Pengurus Besar Ikatan Dokter Indonesia (PB IDI) belum melihat substansi keberhasilan BPJS Kesehatan terutama dari sektor sistem operasionalnya.
Prof.DR.dr Ilham Oetama Marsis Ketua Umum PB IDI mengungkapkan, hal itu terlihat dari masih adanya klaim-klaim jasa medik rumah sakit yang sampai enam bulan belum dibayar BPJS.
Maka dari itu, PB IDI mendorong supaya ada perbaikan total dalam sistem operasional BPJS, sehingga tidak sampai berdampak pada berkurangnya mutu pelayanan medis.
Kata Profesor Ilham, dukungan BPJS Kesehatan dalam Program Kartu Indonesia Sehat (KIS) selama ini, baru sebatas pencitraan yaitu menambah jumlah peserta.

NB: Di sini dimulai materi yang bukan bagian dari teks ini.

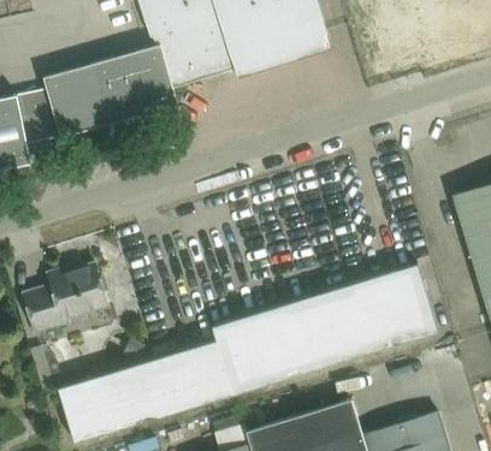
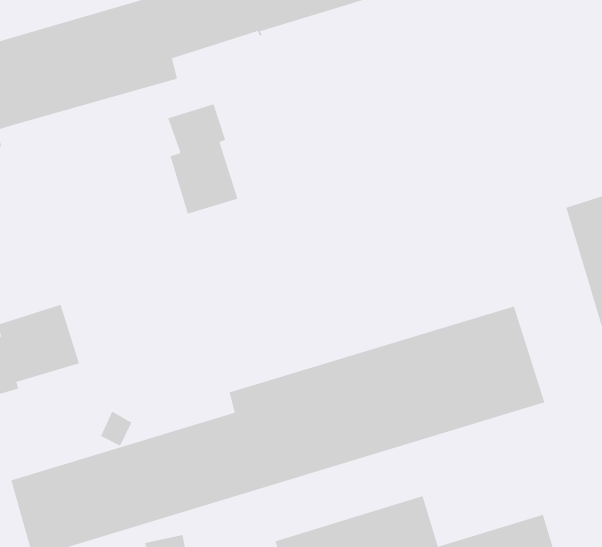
building: none -> [167,104,238,215]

“Yang dilakukan BPJS untuk capai sasaran sepengamatan kami hanya dalam bentuk pencitraan yaitu menambah cakupan peserta. Keberhasilan BPJS belum terlihat, terutama pada sistem operasionalnya,” ujarnya dalam keterangan pers yang digelar di Kantor Pusat PB IDI, Jakarta Pusat, Kamis (2/8/2018).
Di sisi lain, PB IDI juga menyayangkan terbitnya Peraturan Direktur Jaminan Pelayanan Kesehatan Nomor 2, 3 dan 5 Tahun 2018, yang mulai berlaku 21 Juli 2018.
Dalam peraturan tersebut, bayi baru lahir dengan kondisi sehat pascaoperasi caesar atau normal dengan atau tanpa penyulit, dibayar dalam satu paket persalinan.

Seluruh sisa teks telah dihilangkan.